The plant will produce 25 million gallons of cellulosic biofuels and 21 MW of electricity per year, enough to power the plant and sell some back to the local Stevens County community.
The Abengoa plant will double the production capacity on line for cellulosic ethanol, without consuming a kernel of corn. It represents an investment in America’s clean energy future by a major international company.
Major companies from all over the world have come to the US to invest in cellulosic biofuel due to abundant biomass resources and a policy environment committed to steady growth in clean fuels.
However, US is not the only place where cellulosic biofuels are coming on line. There is also a major cellulosic biofuels facility in Italy and a new cellulosic bio-refinery in Brazil, which has a longstanding commitment to renewable fuels.
A cellulosic plant was recently opened in Iowa in August in collaboration between Poet and Royal-DSM, from the Netherlands. Another major player in cellulosic biofuels is Danish firm Novozymes, which makes enzymes to power cellulosic biofuel production with major facilities in Nebraska and North Carolina.

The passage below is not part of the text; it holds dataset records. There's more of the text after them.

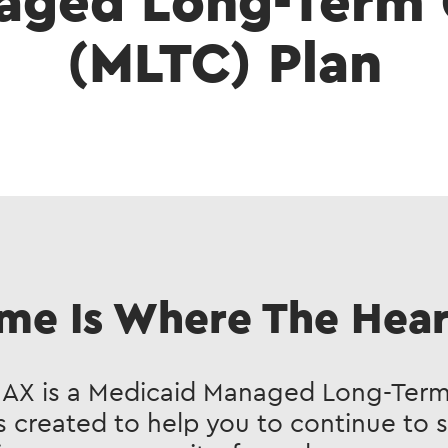
aged Long-Term 
(MLTC) Plan
me Is Where The Heart
MAX is a Medicaid Managed Long-Term
s created to help you to continue to 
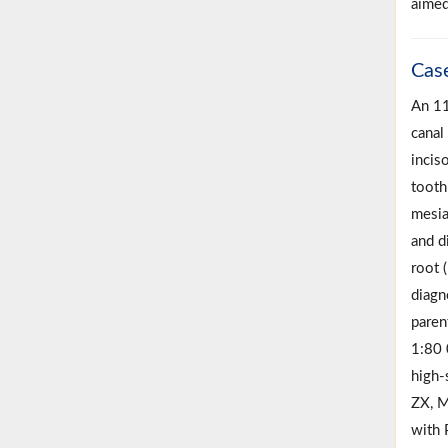
aimed
Cas
An 11
canal 
incis
tooth
mesia
and d
root (
diagn
paren
1:80 
high-
ZX, M
with 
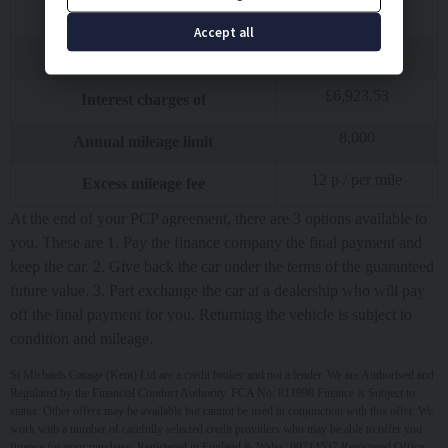
£
10.00
Option to purchase fee
Accept all
£
20,245.50
Total amount of credit
£
6,923.53
Interest charges of
8,000
Annual mileage limit
12
p / per mile
Excess mileage fee
At the end of your PCP agreement, there are 3 options available to
you. These are 1. Pay the finance company the final payment and
keep the car. 2. Give back the car under the terms of the guaranteed
future value. 3. Part exchange the car at a dealership who will pay
off the final payment for you. Returning the vehicle is subject to
condition and mileage.
St Michaels Garage (Kent) Ltd are a credit broker and not a lender. We are Authorised and
Regulated by the Financial Conduct Authority. FCA No: 811998 Finance is Subject to
status. Other offers may be available but cannot be used in conjunction with this offer. We
work with a number of carefully selected credit providers who may be able to offer you
finance for your purchase. Registered in England & Wales: 09714537 Registered Office:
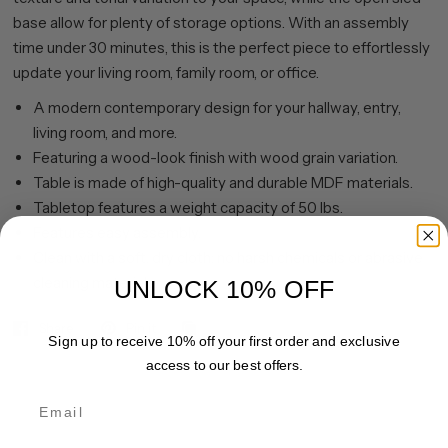
base allow for plenty of storage options. With an assembly
time under 30 minutes, this is the perfect piece to effortlessly
update your living room, family room, or office.
A modern contemporary design for your hallway, entry,
living room, and more.
Featuring a wood-look finish with wood grain variation.
Table is made of high-quality and durable MDF materials.
Tabletop features a weight capacity of 50 lbs.
Features easy assembly.
Clean with a soft, dry cloth; no harsh chemicals or abrasive
cleaning materials.
UNLOCK 10% OFF
Share
Pin it
Sign up to receive 10% off your first order and exclusive
access to our best offers.
Email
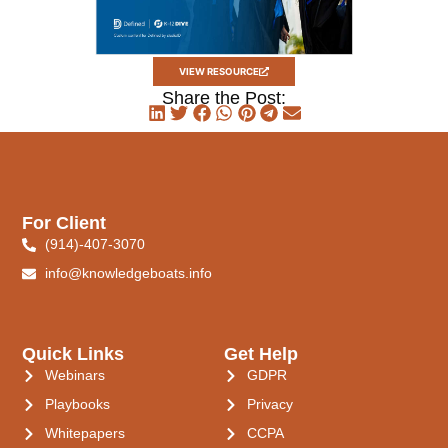
VIEW RESOURCE
Share the Post:
For Client
(914)-407-3070
info@knowledgeboats.info
Quick Links
Get Help
Webinars
GDPR
Playbooks
Privacy
Whitepapers
CCPA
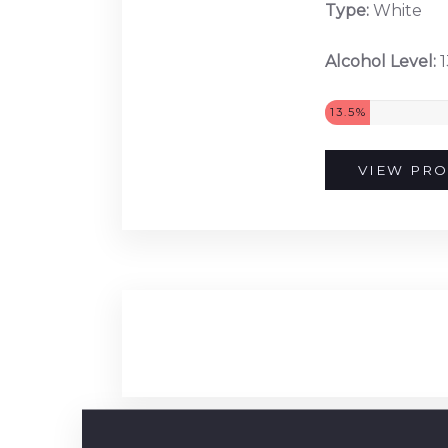
Type:
White
Alcohol Level:
1
13.5%
VIEW PRO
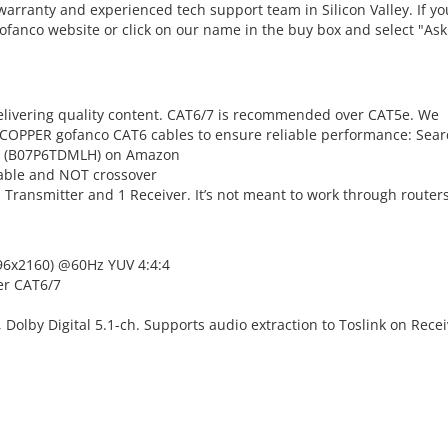
warranty and experienced tech support team in Silicon Valley. If yo
gofanco website or click on our name in the buy box and select "Ask
 delivering quality content. CAT6/7 is recommended over CAT5e. We
OPPER gofanco CAT6 cables to ensure reliable performance: Sear
0 (B07P6TDMLH) on Amazon
cable and NOT crossover
 1 Transmitter and 1 Receiver. It’s not meant to work through router
096x2160) @60Hz YUV 4:4:4
er CAT6/7
Dolby Digital 5.1-ch. Supports audio extraction to Toslink on Recei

Major international companies like Royal-DSM, Novozymes and Beta Renewables that just started the cellulosic facility in Brazil, are investing both in Brazil and the United States. In fact, the investment is moving to Brazil, as the U.S. policy scenario has started looking less attractive.

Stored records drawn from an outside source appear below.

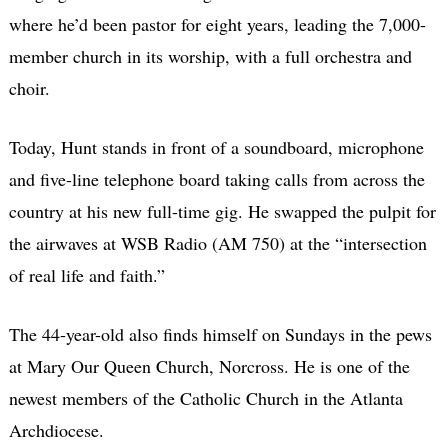
where he’d been pastor for eight years, leading the 7,000-
member church in its worship, with a full orchestra and
choir.
Today, Hunt stands in front of a soundboard, microphone
and five-line telephone board taking calls from across the
country at his new full-time gig. He swapped the pulpit for
the airwaves at WSB Radio (AM 750) at the “intersection
of real life and faith.”
The 44-year-old also finds himself on Sundays in the pews
at Mary Our Queen Church, Norcross. He is one of the
newest members of the Catholic Church in the Atlanta
Archdiocese.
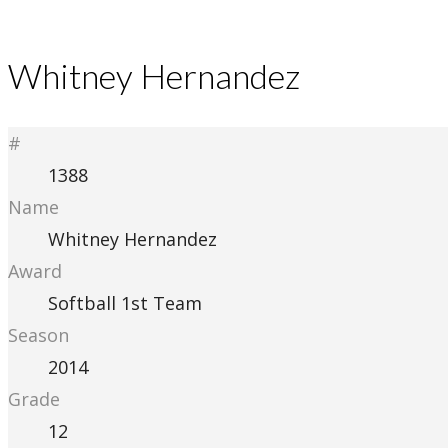
Whitney Hernandez
#
1388
Name
Whitney Hernandez
Award
Softball 1st Team
Season
2014
Grade
12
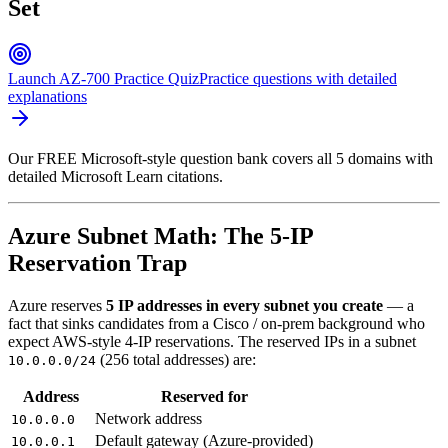
Set
Launch AZ-700 Practice Quiz
Practice questions with detailed
explanations
Our FREE Microsoft-style question bank covers all 5 domains with
detailed Microsoft Learn citations.
Azure Subnet Math: The 5-IP
Reservation Trap
Azure reserves
5 IP addresses in every subnet you create
— a
fact that sinks candidates from a Cisco / on-prem background who
expect AWS-style 4-IP reservations. The reserved IPs in a subnet
(256 total addresses) are:
10.0.0.0/24
Address
Reserved for
Network address
10.0.0.0
Default gateway (Azure-provided)
10.0.0.1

The Renewable Fuel Standard (RFS), which supports increasing biofuels production, has seen adaption of fuel efficient vehicles in many countries.
On the other hand, renovation of RFS will spell the end of investment in advanced biofuels according to some experts. RFS need a flexible approach and EPA has done right adjustments by resetting the target of 2014 or 2015 to 2016 to 2022 and beyond.

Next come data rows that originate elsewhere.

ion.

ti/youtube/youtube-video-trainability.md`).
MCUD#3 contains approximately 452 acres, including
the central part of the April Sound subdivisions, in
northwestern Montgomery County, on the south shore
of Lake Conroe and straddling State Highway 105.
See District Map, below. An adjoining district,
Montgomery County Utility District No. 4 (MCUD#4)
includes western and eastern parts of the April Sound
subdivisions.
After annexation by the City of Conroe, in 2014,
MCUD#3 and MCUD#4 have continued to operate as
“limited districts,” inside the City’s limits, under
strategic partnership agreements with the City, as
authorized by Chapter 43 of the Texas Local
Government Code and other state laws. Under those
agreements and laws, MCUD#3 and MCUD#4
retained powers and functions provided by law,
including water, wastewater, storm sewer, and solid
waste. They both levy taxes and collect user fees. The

Establishing policy stability in a decade along with strong regional policies like the California Low Carbon Fuels Standard and related clean fuels policies in Oregon and Washington can accelerate the trend further, drawing investment in clean fuels technology from around the world to the US.
Studies show that vehicle efficiency is improving and biofuel production has doubled since the RFS was signed in 2007.
Moving ahead, to make the deep reductions in oil use and carbon emissions, climate change need to be addressed properly, shifting to more advanced technologies like electric vehicles and cleaner biofuels made from abundant and environmentally friendly sources of biomass.
The RFS policy introduced in 2007 is encouraging, which also highlight the fact that it takes time to move technology from labs, to pilot plants, to full-scale production. The Abengoa plant opening is the latest evidence that these advanced technologies are making progress also.